Task goal –
Copy out the full listing below as it stands, with its pictures left behind.

Raw data –
════════════════════
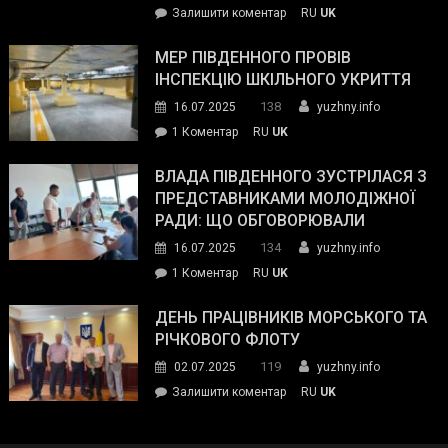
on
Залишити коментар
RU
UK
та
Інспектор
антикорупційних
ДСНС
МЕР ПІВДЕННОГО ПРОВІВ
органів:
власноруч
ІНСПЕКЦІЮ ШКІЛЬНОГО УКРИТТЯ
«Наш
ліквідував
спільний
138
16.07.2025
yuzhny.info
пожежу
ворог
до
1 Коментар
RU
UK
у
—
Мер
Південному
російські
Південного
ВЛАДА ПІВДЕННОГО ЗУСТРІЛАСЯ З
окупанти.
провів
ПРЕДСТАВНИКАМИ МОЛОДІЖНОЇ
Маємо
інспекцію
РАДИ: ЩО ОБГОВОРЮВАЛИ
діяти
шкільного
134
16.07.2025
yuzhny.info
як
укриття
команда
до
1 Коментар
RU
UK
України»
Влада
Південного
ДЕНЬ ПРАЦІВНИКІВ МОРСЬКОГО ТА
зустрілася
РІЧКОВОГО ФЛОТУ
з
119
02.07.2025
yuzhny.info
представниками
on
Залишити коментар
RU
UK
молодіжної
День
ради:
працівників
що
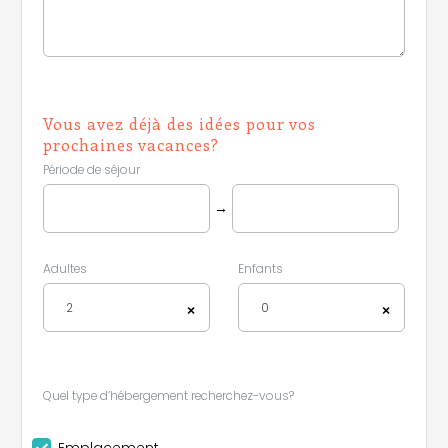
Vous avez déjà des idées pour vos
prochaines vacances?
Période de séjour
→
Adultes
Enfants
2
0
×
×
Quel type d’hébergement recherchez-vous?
════════════════════
Exercise solution –
on
Залишити коментар
RU
UK
та
Інспектор
антикорупційних
ДСНС
МЕР ПІВДЕННОГО ПРОВІВ
органів:
власноруч
ІНСПЕКЦІЮ ШКІЛЬНОГО УКРИТТЯ
«Наш
ліквідував
спільний
138
16.07.2025
yuzhny.info
пожежу
ворог
до
1 Коментар
RU
UK
у
—
Мер
Південному
російські
Південного
ВЛАДА ПІВДЕННОГО ЗУСТРІЛАСЯ З
окупанти.
провів
ПРЕДСТАВНИКАМИ МОЛОДІЖНОЇ
Маємо
інспекцію
РАДИ: ЩО ОБГОВОРЮВАЛИ
діяти
шкільного
134
16.07.2025
yuzhny.info
як
укриття
команда
до
1 Коментар
RU
UK
України»
Влада
Південного
ДЕНЬ ПРАЦІВНИКІВ МОРСЬКОГО ТА
зустрілася
РІЧКОВОГО ФЛОТУ
з
119
02.07.2025
yuzhny.info
представниками
on
Залишити коментар
RU
UK
молодіжної
День
ради:
працівників
що
Vous avez déjà des idées pour vos
prochaines vacances?
Période de séjour
→
Adultes
Enfants
2
0
×
×
Quel type d’hébergement recherchez-vous?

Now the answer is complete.